- Directed by: Ted Balaker
- Written by: Ted Balaker; Zach Weissmueller;
- Story by: Ted Balaker
- Produced by: Ted Balaker; Courtney Moorehead Balaker;
- Starring: Lisa Lampanelli; Heather McDonald; Jim Norton; Gilbert Gottfried; Adam Carolla; Penn Jillette; Karith Foster;
- Narrated by: Christina Pazsitzky
- Production company: Korchula Productions
- Distributed by: Samuel Goldwyn Films
- Release dates: November 13, 2015 (DOC NYC); July 29, 2016;
- Running time: 75 Minutes
- Country: United States
- Language: English

= Can We Take a Joke? =

Can We Take a Joke? is a 2015 documentary film by filmmaker Ted Balaker and narrated by Christina Pazsitzky. The film explores a comedian-piloted dialogue about modern uses of freedom of speech in the United States.

== Summary ==
The creators describe the documentary as a "thought-provoking and wry exportation of outrage culture through the lens of stand-up comedy." Exploring how "outrage has become commonplace" and figures such as Gilbert Gottfried, Jim Norton and Adam Carolla detailing its impact on free speech and the exchange of ideas.

== Reception ==
=== Critical reception ===
The film received a 55% fresh on Rotten Tomatoes, with an average rating of 5.8/10 with 20 reviews counted.

Some critics criticized it for being one sided and for taking a hard line on free speech, while others regarded it as sobering and comical.

=== Film festivals ===
The film was premiered November 13, 2015 at the IFC Center in New York City as part of the DOC NYC film festival.
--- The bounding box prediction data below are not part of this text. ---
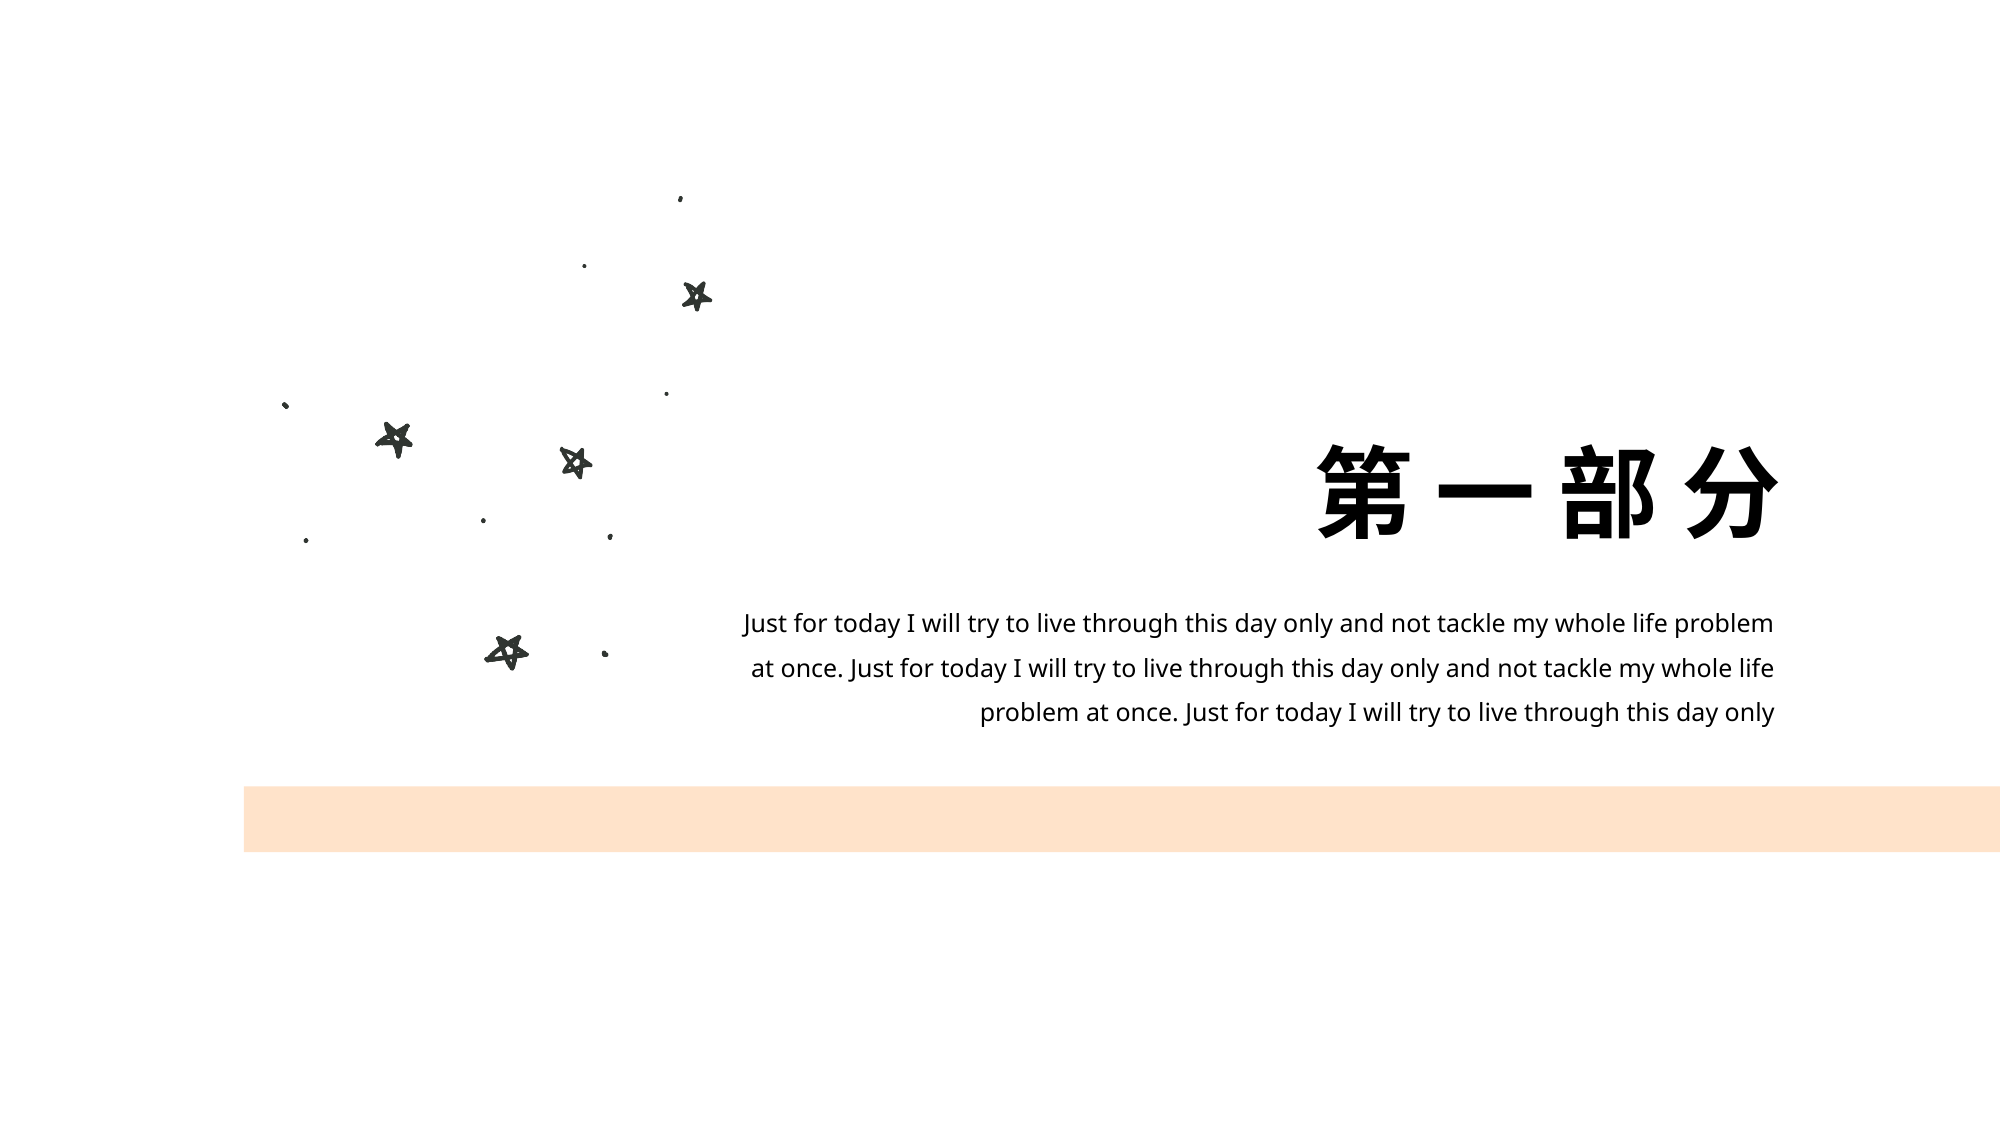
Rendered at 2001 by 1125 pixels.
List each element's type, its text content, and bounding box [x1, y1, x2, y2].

picture [116, 64, 911, 787]
text_box Just for today I will try to live through this day only and not tackle my whole life problem at once. Just for today I will try to live through this day only and not tackle my whole life problem at once. Just for today I will try to live through this day only [715, 584, 1791, 735]
text_box 第 一 部 分 [1121, 423, 1797, 559]
text_box [243, 785, 2000, 853]
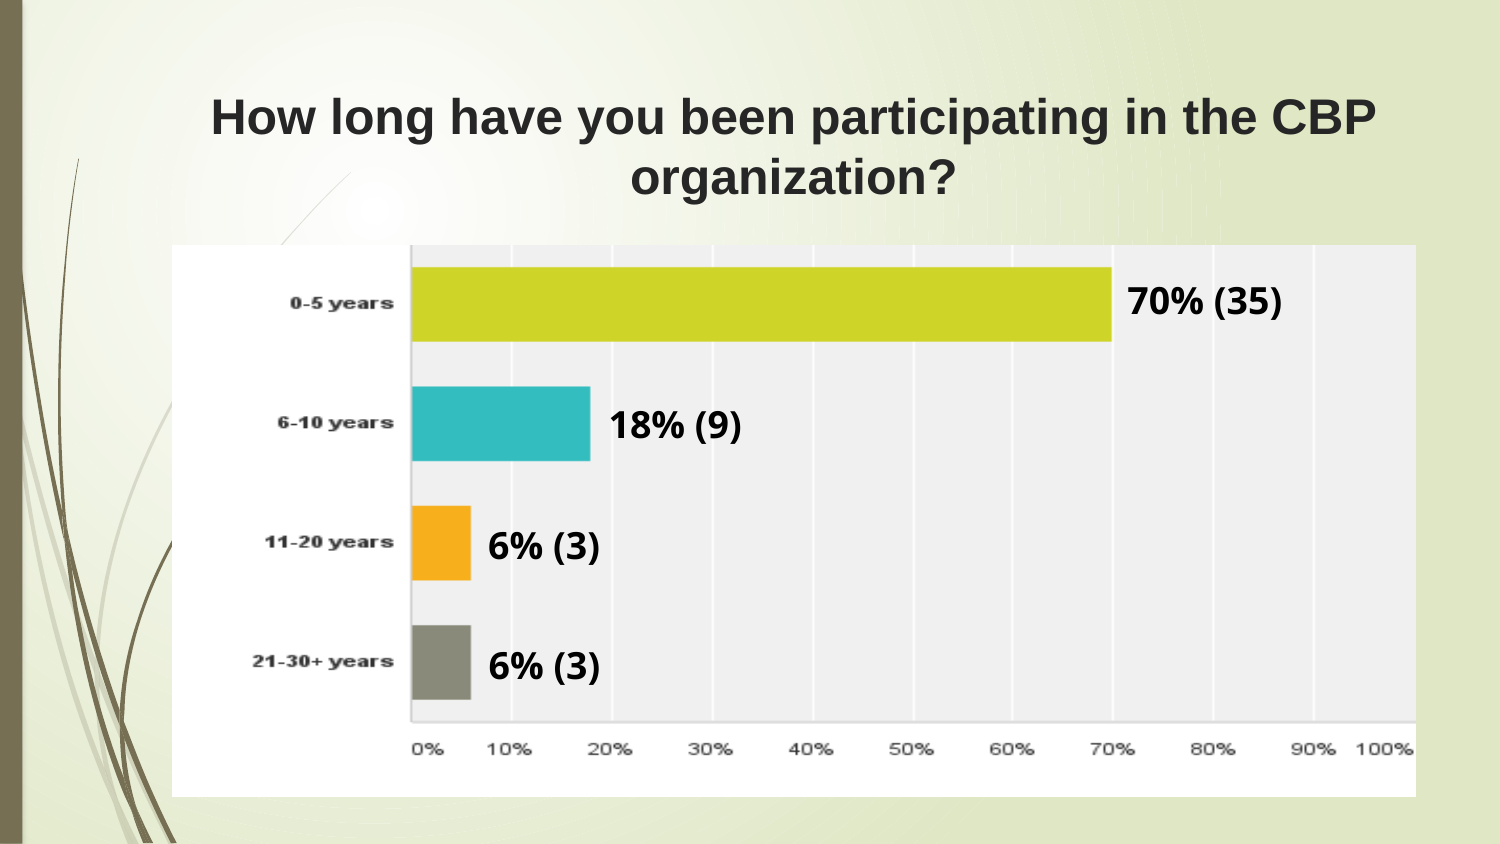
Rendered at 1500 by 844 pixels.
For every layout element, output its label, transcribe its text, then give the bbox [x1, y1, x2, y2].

picture [171, 245, 1416, 797]
title How long have you been participating in the CBP organization? [172, 76, 1416, 235]
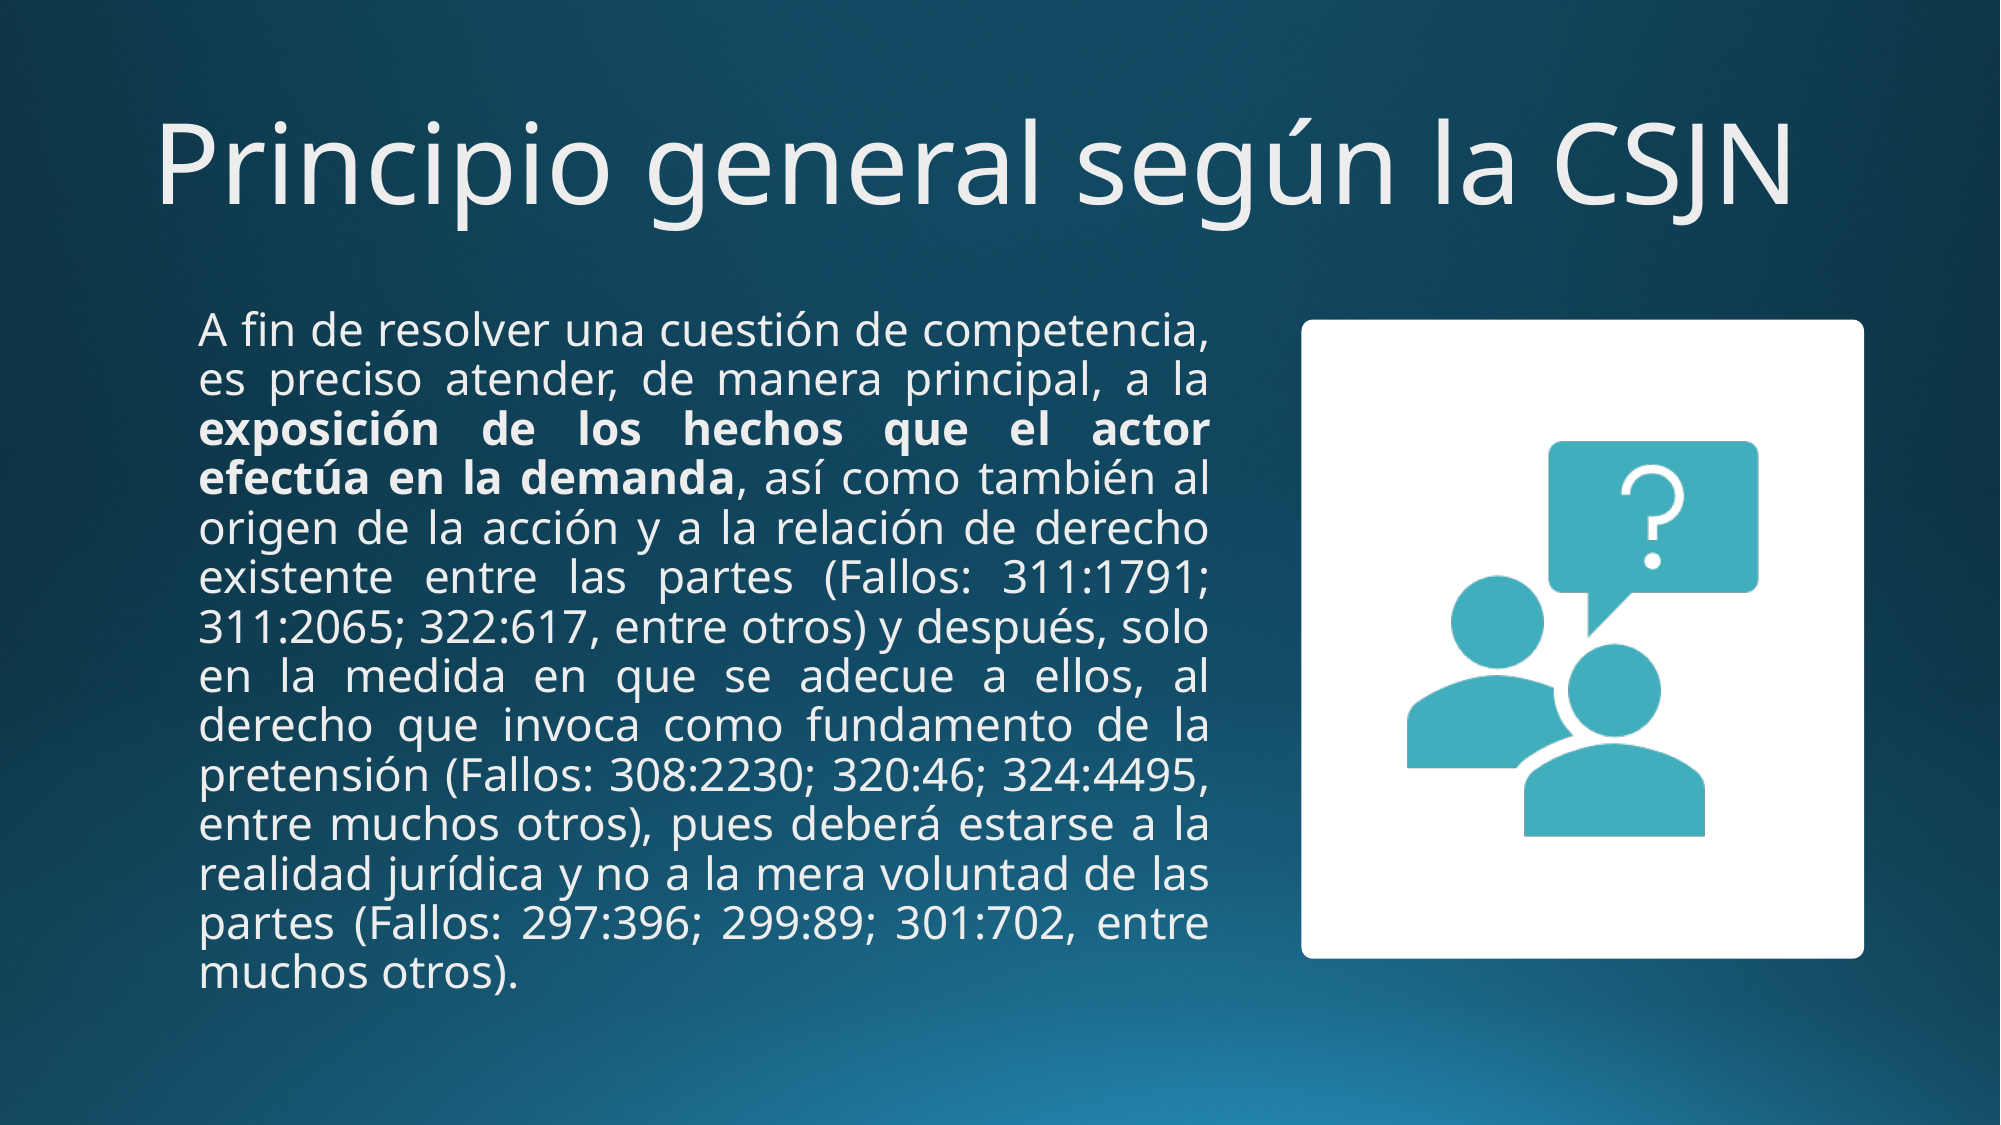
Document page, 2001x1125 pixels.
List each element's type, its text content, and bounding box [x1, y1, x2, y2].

list A fin de resolver una cuestión de competencia, es preciso atender, de manera principal, a la exposición de los hechos que el actor efectúa en la demanda, así como también al origen de la acción y a la relación de derecho existente entre las partes (Fallos: 311:1791; 311:2065; 322:617, entre otros) y después, solo en la medida en que se adecue a ellos, al derecho que invoca como fundamento de la pretensión (Fallos: 308:2230; 320:46; 324:4495, entre muchos otros), pues deberá estarse a la realidad jurídica y no a la mera voluntad de las partes (Fallos: 297:396; 299:89; 301:702, entre muchos otros). [183, 299, 1227, 1014]
picture [1349, 405, 1817, 873]
text_box [0, 0, 2000, 1125]
title Principio general según la CSJN [137, 59, 1863, 278]
text_box [1300, 318, 1866, 960]
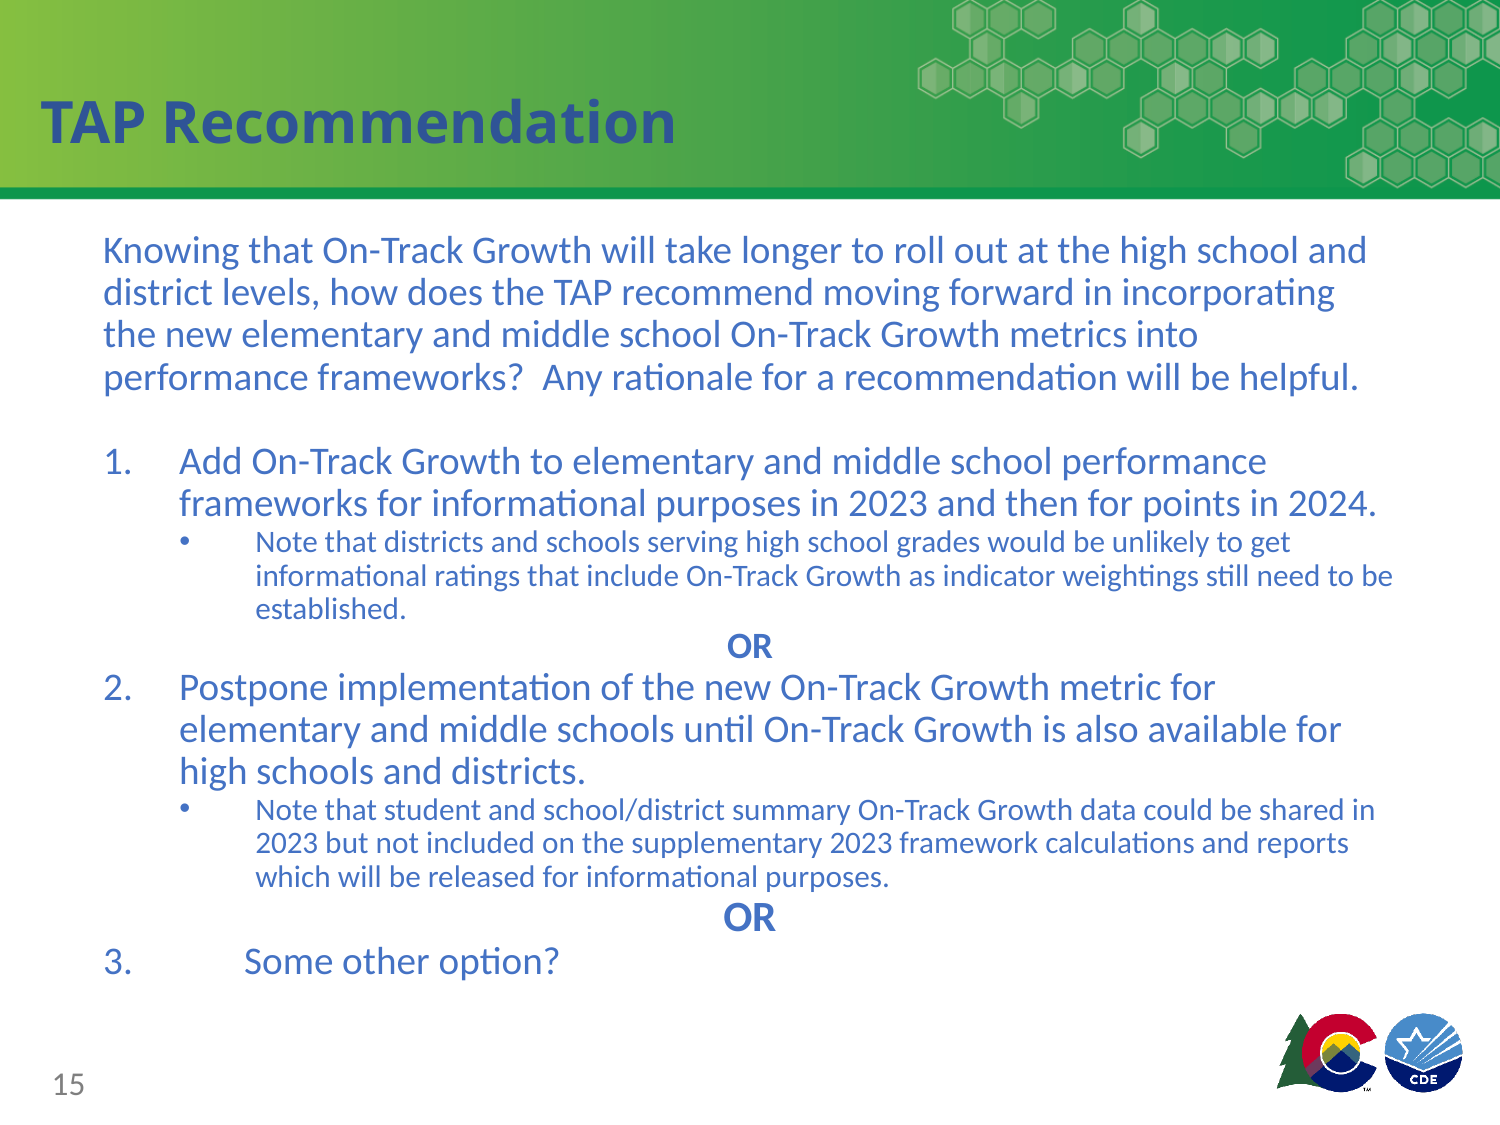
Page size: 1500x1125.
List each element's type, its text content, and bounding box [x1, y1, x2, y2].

picture [0, 0, 1500, 200]
picture [1275, 1012, 1463, 1093]
list Knowing that On-Track Growth will take longer to roll out at the high school and district levels, how does the TAP recommend moving forward in incorporating the new elementary and middle school On-Track Growth metrics into performance frameworks? Any rationale for a recommendation will be helpful. Add On-Track Growth to elementary and middle school performance frameworks for informational purposes in 2023 and then for points in 2024. Note that districts and schools serving high school grades would be unlikely to get informational ratings that include On-Track Growth as indicator weightings still need to be established. OR 2. Postpone implementation of the new On-Track Growth metric for elementary and middle schools until On-Track Growth is also available for high schools and districts. Note that student and school/district summary On-Track Growth data could be shared in 2023 but not included on the supplementary 2023 framework calculations and reports which will be released for informational purposes. OR 3. Some other option? [103, 229, 1397, 1007]
slide_number 15 [36, 1054, 375, 1115]
title TAP Recommendation [40, 84, 1038, 166]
Those in attendance included featured subjects Gilbert Gottfried, Karith Foster, and Greg Lukianoff as well as director Ted Balaker, producer Courtney Moorehead Balaker, co-producer Zach Weissmueller and executive producers Phil Harvey and A.C. Bushnell.

In addition, Can We Take a Joke? was screened at Sun Valley Film Festival, Sarasota Film Festival, Anthem Film Festival, RiverRun Film Festival, and Indie Street Film Festival.

Distributed by Samuel Goldwyn Films. Distribution focused on digital, cable and Vimeo On Demand outlets, but included a small theatrical run in Los Angeles, New York City, and Arlington, Virginia. The theatrical release date was July 29, 2016 and the film's digital release (August 3, 2016) was selected to highlight the 50th anniversary of the death of Lenny Bruce, a central figure in the film.

=== Controversial screening at Lawrence University ===
A screening of Can We Take a Joke? was held at Lawrence University, a liberal arts college in Appleton, Wisconsin. Students for Free Thought on campus held a screening of Can We Take a Joke? as a way to start a discussion about free speech on campus. During the screening, many students began yelling, expressing distaste for the film. Co-founder of Students for Free Thought, Chris Wand, was pleased that the film started a conversation on campus.

The Lawrence student government voted against recognizing Students for Free Thought as an official university club.

Director and producer Ted Balaker later wrote an article about the Lawrence University screening.

== Streaming and home media ==
The film was distributed by Samuel Goldwyn Films. It was made available on cable and satellite providers such as Verizon, Comcast, and DirecTV, as well as various streaming platforms.